Mein Bild will weiß sein

Dies ist eine kleine Geschichte darüber, dass Dinge manchmal einfach nicht so werden, wie man sich das vorstellt. Und darüber, dass das gar nicht unbedingt schlecht sein muss, sondern vielleicht genau richtig ist.

Seit etwa 10 Jahren begleitet mich eine Leinwand. Mal steht sie in der Wohnung, dann wieder im Keller, und gelegentlich wollte ich sie auch einfach nur noch kurz und klein hacken. Sie war immer irgendwie Verlockung und Bedrohung zugleich, groß und scheinbar zu Großem bestimmt – und ich unfähig, sie dazu zu machen. Immer wieder gab es Momente, in denen ich mich an ihr versuchte. Und was ich nicht alles versucht habe. Ich habe gesprüht, gepinselt, lackiert, geklebt, gegossen, verrieben, wieder abgewaschen, übermalt… und nicht ein einziges Mal hatte ich das Gefühl, auf dem richtigen Weg zu sein. Nichts. Kein Erkennen einer möglichen Perspektive, keine Idee, wie es weitergehen soll – kein bisschen Zufriedenheit. Dieses Ding wollte einfach zu nichts werden.
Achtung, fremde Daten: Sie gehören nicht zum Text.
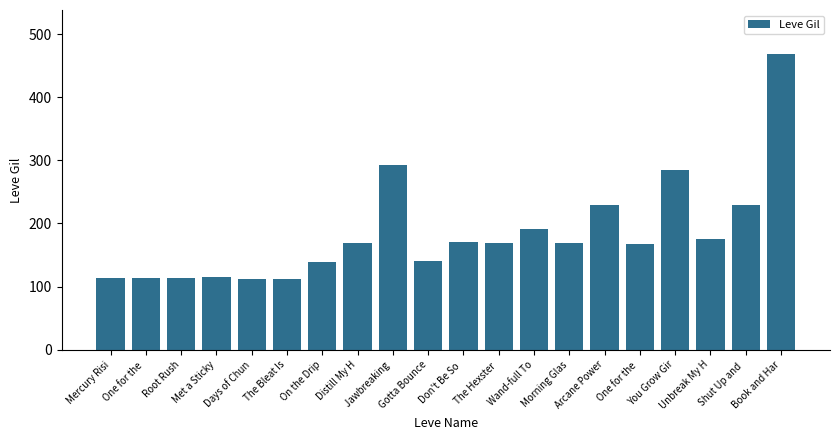

Are the bars grouped side by side (vs. stacked)?

No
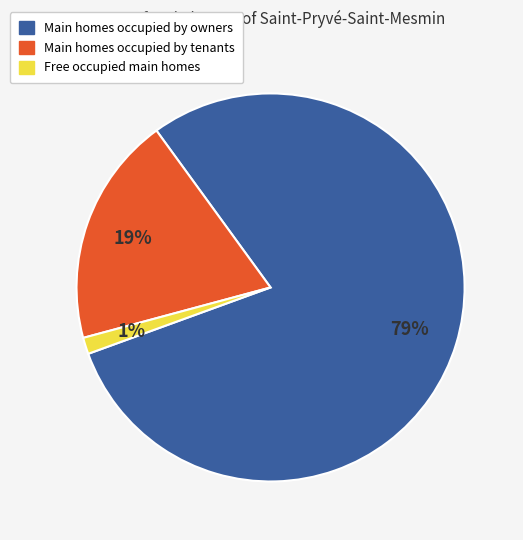

How many slices are in this pie chart?

3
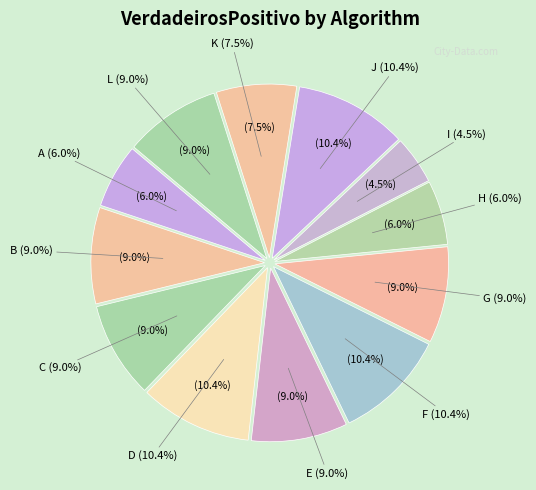

To the nearest percent, what is the difference between the largest and smallest slice percentages?

6%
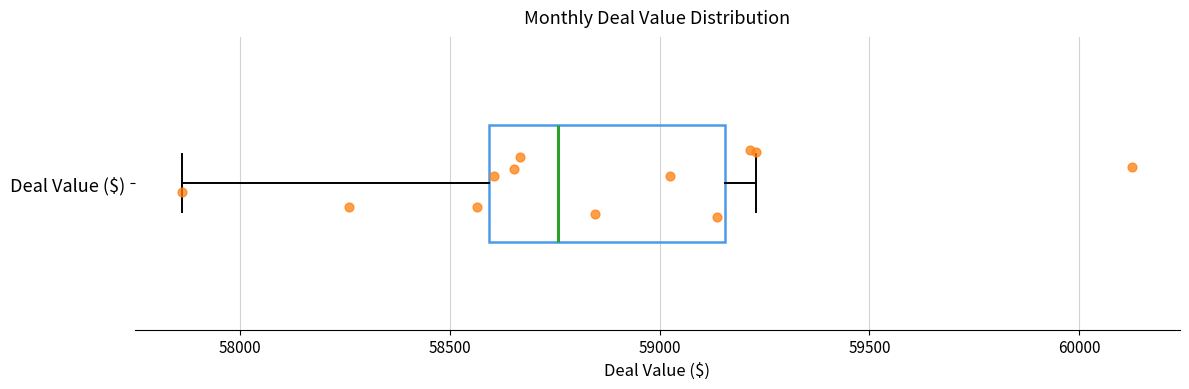

Transcribe this box plot: give where the median line is, the range the box spans, and where the two whiskers end, as read against the x-axis. The values are not printed on the chart, so give them approximately, as read against the axis.

median 58750, box 58600 to 59150, whiskers 57850 to 59250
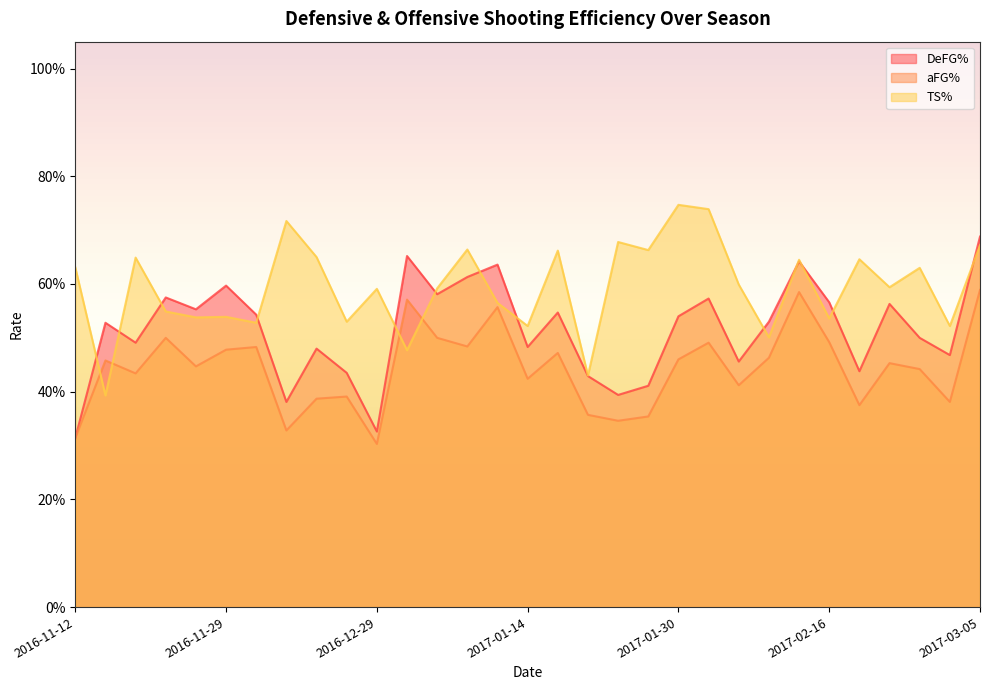

What is the label of the 15th point from the left?

2017-01-12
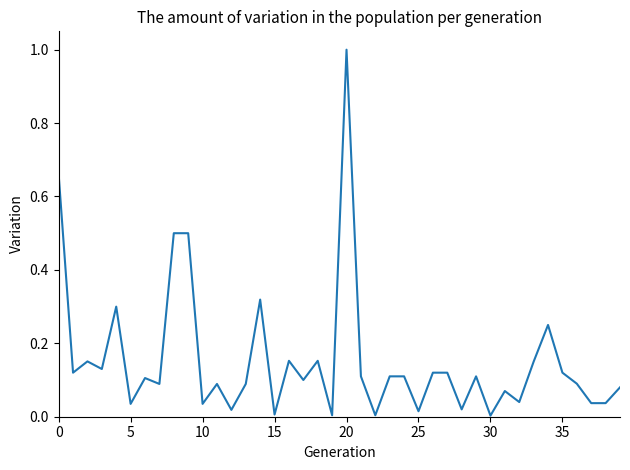

What is the greatest value displayed?

1.0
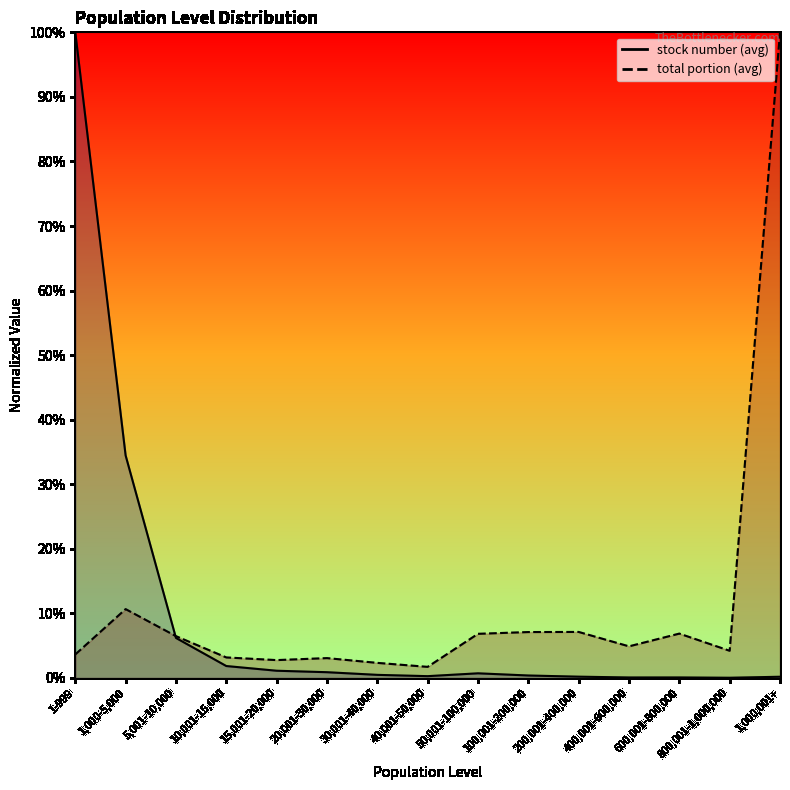

At which category is the sum across all series the highest?

1-999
Es war so viel Fläche zu füllen, so viel Weiß, so viel freier Raum. Weiß, das ist für mich irgendwie die Angst vor Leere, vor dem Nicht-Anfang, vor dem Nicht-Ergebnis, der Nicht-Produktivität, den Zweifeln… Weiß, das ist für mich jedes Mal der Zustand, an den ich mich nicht herantraue. Es gibt kaum eine Arbeit, die ich auf einem reinen weißen Untergrund beginne, ohne mich nicht vorher durch irgendeine Art von Zufall aus der Misere zu retten. Etwas verschüttete Farbe, ein Abdruck, ein Fließen… das ist ein Anfang, mit dem ich arbeiten kann. Einfach nur weiß überfordert mich. In den letzten Tagen habe ich mir diese besagte Leinwand wieder einmal vorgenommen, mit dem gleichen oben beschriebenen Ergebnis. Und am Ende dieses Prozesses ist sie nun wirklich – weiß.

Einfach weiß? Nein, wirklich nicht. Dieses Bild will nicht einfach nur weiß sein. Es will auf eine höchst komplexe Art und Weise weiß sein. Es hat mich wieder und wieder gefordert, ist durch 100 Metamorphosen gegangen, war Projektionsfläche für 1000 Experimente und Ideen, kennt Leim und Strukturmittel, Kleber und Sprühlack. Es trägt mindestens 10 Farbschichten aus 10 Jahren, die Oberfläche ist schon lange nicht mehr glatt und eben und daran, was es vor heute schon alles gewesen ist, kann ich mich noch nicht einmal mehr erinnern. Und jetzt stehe ich vor dem Bild und erkenne zum ersten Mal: dieses Bild will weiß sein. Ausgerechnet weiß!! Aber dieses Weiß ist das Ergebnis eines langen Prozesses – es ist ein „gewachsenes“ weiß. Eine vollwertige Farbe. Kein Ausdruck von Leere, sondern ganz im Gegenteil, von einer Fülle, die anders sicher nicht hätte entstehen können. Ich denke die Leinwand hat ihre finale Metamorphose vollzogen.

Weiß, das ist doch die Summe aller Farben. Nicht Nichts, sondern Alles. Wenn man das Alles im Weiß erkennt, vielleicht muss man sich dann nicht länger davor fürchten?